Estrecharle la mano a un presidiario es el mayor honor que puede hacérsele. jamás se da la mano a un condenado a trabajos forzados. Me conmueven su espontaneidad y su gesto.
– Sí, yo soy la madrina de Lisette. Estamos muy vinculados con los Grandoit. ¿Qué vas a hacer por él, querido?
– Primero, va al campamento. Después, tú me dirás qué destino quieres que le dé.
– Gracias, comandante; gracias, señora. ¿ Pueden decirme el motivo de que me hayan enviado a San José? Es casi un castigo.
– En mi opinión, no hay ningún motivo. Simplemente, el nuevo comandante teme que te evadas.
– No anda equivocado.
– Además, han aumentado los castigos contra los responsables de una evasión. Antes de la guerra, había la posibilidad de perder un galón, pero, ahora, esto es seguro, aparte de otros problemas. Por eso te ha mandado aquí. Prefiere que te vayas de San José, de donde no es responsable, que de Royale, de donde sí lo es.
– ¿Cuánto tiempo tiene usted que quedarse aquí, comandante?
– Dieciocho meses.
– No puedo esperar tanto tiempo, pero hallaré el medio de volver a Royale, para no ocasionarle en absoluto ningún perjuicio.
– Gracias -dice la mujer-. Me alegra saberle tan noble., Para cualquier cosa que necesite, venga aquí con toda confianza. Tú, papá, da orden al puesto de guardia del campamento para que se deje venir a Papillon a verme cuando lo pida.
– Sí, querida. Mohamed, acompaña a Papillon al campamento, y tú escoge el barracón al que quieras quedar afecto.
– Oh, para mí es fácil: el de los peligrosos.
– No hay ninguna dificultad en eso -dice, riendo el comandante.
Y llena un papel, que extiende a Mohamed.
Abandono la casa, al borde del muelle, que sirve de vivienda y de despacho al comandante, la antigua casa de Lisette y, acompañado por el joven árabe, llego al campamento.

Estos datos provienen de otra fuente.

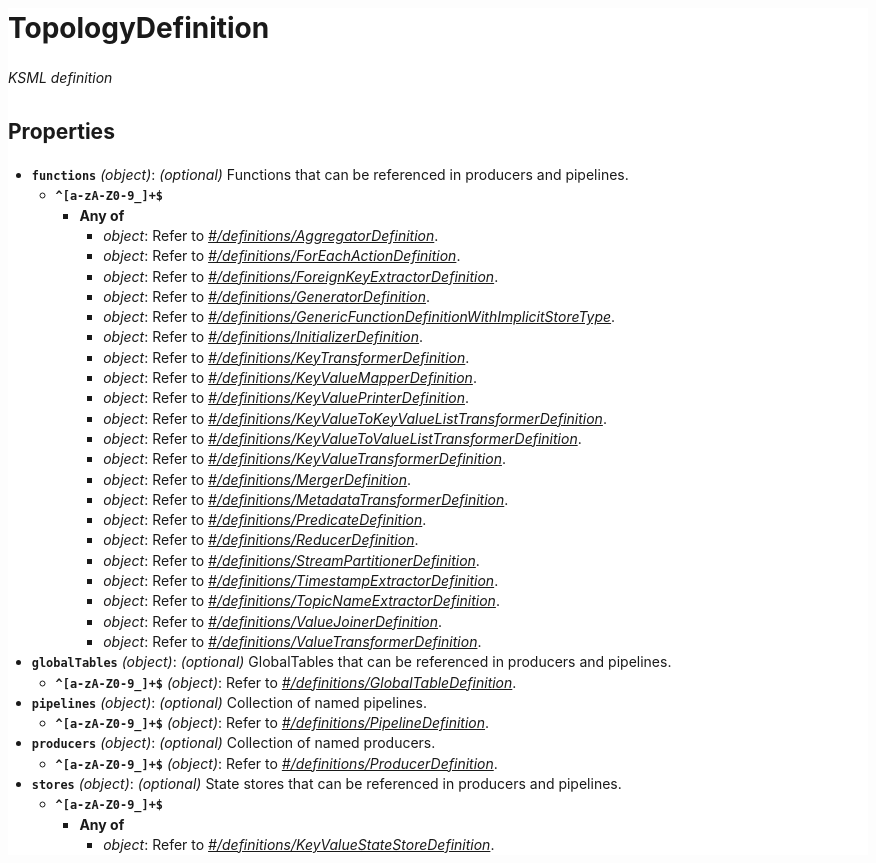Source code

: # TopologyDefinition

*KSML definition*

## Properties

- **`functions`** *(object)*: *(optional)* Functions that can be referenced in producers and pipelines.
  - **`^[a-zA-Z0-9_]+$`**
    - **Any of**
      - *object*: Refer to *[#/definitions/AggregatorDefinition](#definitions/AggregatorDefinition)*.
      - *object*: Refer to *[#/definitions/ForEachActionDefinition](#definitions/ForEachActionDefinition)*.
      - *object*: Refer to *[#/definitions/ForeignKeyExtractorDefinition](#definitions/ForeignKeyExtractorDefinition)*.
      - *object*: Refer to *[#/definitions/GeneratorDefinition](#definitions/GeneratorDefinition)*.
      - *object*: Refer to *[#/definitions/GenericFunctionDefinitionWithImplicitStoreType](#definitions/GenericFunctionDefinitionWithImplicitStoreType)*.
      - *object*: Refer to *[#/definitions/InitializerDefinition](#definitions/InitializerDefinition)*.
      - *object*: Refer to *[#/definitions/KeyTransformerDefinition](#definitions/KeyTransformerDefinition)*.
      - *object*: Refer to *[#/definitions/KeyValueMapperDefinition](#definitions/KeyValueMapperDefinition)*.
      - *object*: Refer to *[#/definitions/KeyValuePrinterDefinition](#definitions/KeyValuePrinterDefinition)*.
      - *object*: Refer to *[#/definitions/KeyValueToKeyValueListTransformerDefinition](#definitions/KeyValueToKeyValueListTransformerDefinition)*.
      - *object*: Refer to *[#/definitions/KeyValueToValueListTransformerDefinition](#definitions/KeyValueToValueListTransformerDefinition)*.
      - *object*: Refer to *[#/definitions/KeyValueTransformerDefinition](#definitions/KeyValueTransformerDefinition)*.
      - *object*: Refer to *[#/definitions/MergerDefinition](#definitions/MergerDefinition)*.
      - *object*: Refer to *[#/definitions/MetadataTransformerDefinition](#definitions/MetadataTransformerDefinition)*.
      - *object*: Refer to *[#/definitions/PredicateDefinition](#definitions/PredicateDefinition)*.
      - *object*: Refer to *[#/definitions/ReducerDefinition](#definitions/ReducerDefinition)*.
      - *object*: Refer to *[#/definitions/StreamPartitionerDefinition](#definitions/StreamPartitionerDefinition)*.
      - *object*: Refer to *[#/definitions/TimestampExtractorDefinition](#definitions/TimestampExtractorDefinition)*.
      - *object*: Refer to *[#/definitions/TopicNameExtractorDefinition](#definitions/TopicNameExtractorDefinition)*.
      - *object*: Refer to *[#/definitions/ValueJoinerDefinition](#definitions/ValueJoinerDefinition)*.
      - *object*: Refer to *[#/definitions/ValueTransformerDefinition](#definitions/ValueTransformerDefinition)*.
- **`globalTables`** *(object)*: *(optional)* GlobalTables that can be referenced in producers and pipelines.
  - **`^[a-zA-Z0-9_]+$`** *(object)*: Refer to *[#/definitions/GlobalTableDefinition](#definitions/GlobalTableDefinition)*.
- **`pipelines`** *(object)*: *(optional)* Collection of named pipelines.
  - **`^[a-zA-Z0-9_]+$`** *(object)*: Refer to *[#/definitions/PipelineDefinition](#definitions/PipelineDefinition)*.
- **`producers`** *(object)*: *(optional)* Collection of named producers.
  - **`^[a-zA-Z0-9_]+$`** *(object)*: Refer to *[#/definitions/ProducerDefinition](#definitions/ProducerDefinition)*.
- **`stores`** *(object)*: *(optional)* State stores that can be referenced in producers and pipelines.
  - **`^[a-zA-Z0-9_]+$`**
    - **Any of**
      - *object*: Refer to *[#/definitions/KeyValueStateStoreDefinition](#definitions/KeyValueStateStoreDefinition)*.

El jefe del puesto de guardia es un viejo corso muy violento,! y asesino reconocido. Lo llaman Filissari.
– Vaya, Papillon, de manera que vienes aquí, ¿eh? Ya sabes que yo soy muy bueno o muy malo. Conmigo no trates de evadirte, porque si fracasas, te mataré como a un conejo. Dentro de dos años me retiro, así que éste no es el momento para que me ocurra un percance.
– Usted sabe bien que yo soy amigo de todos los corsos. No voy a decirle que no pienso evadirme, pero, si me evado, me las arreglaré para que sea a las horas en que no esté usted de servicio.
– Así está bien, Papillon. Entonces, no seremos enemigos. Los jóvenes, ya sabes, pueden soportar mejor las complicaciones que ocasiona una evasión, en tanto que yo, ¡figúrate! A mi edad y en vísperas del retiro. Bien, ¿has comprendido? Vete al barracón que te han designado.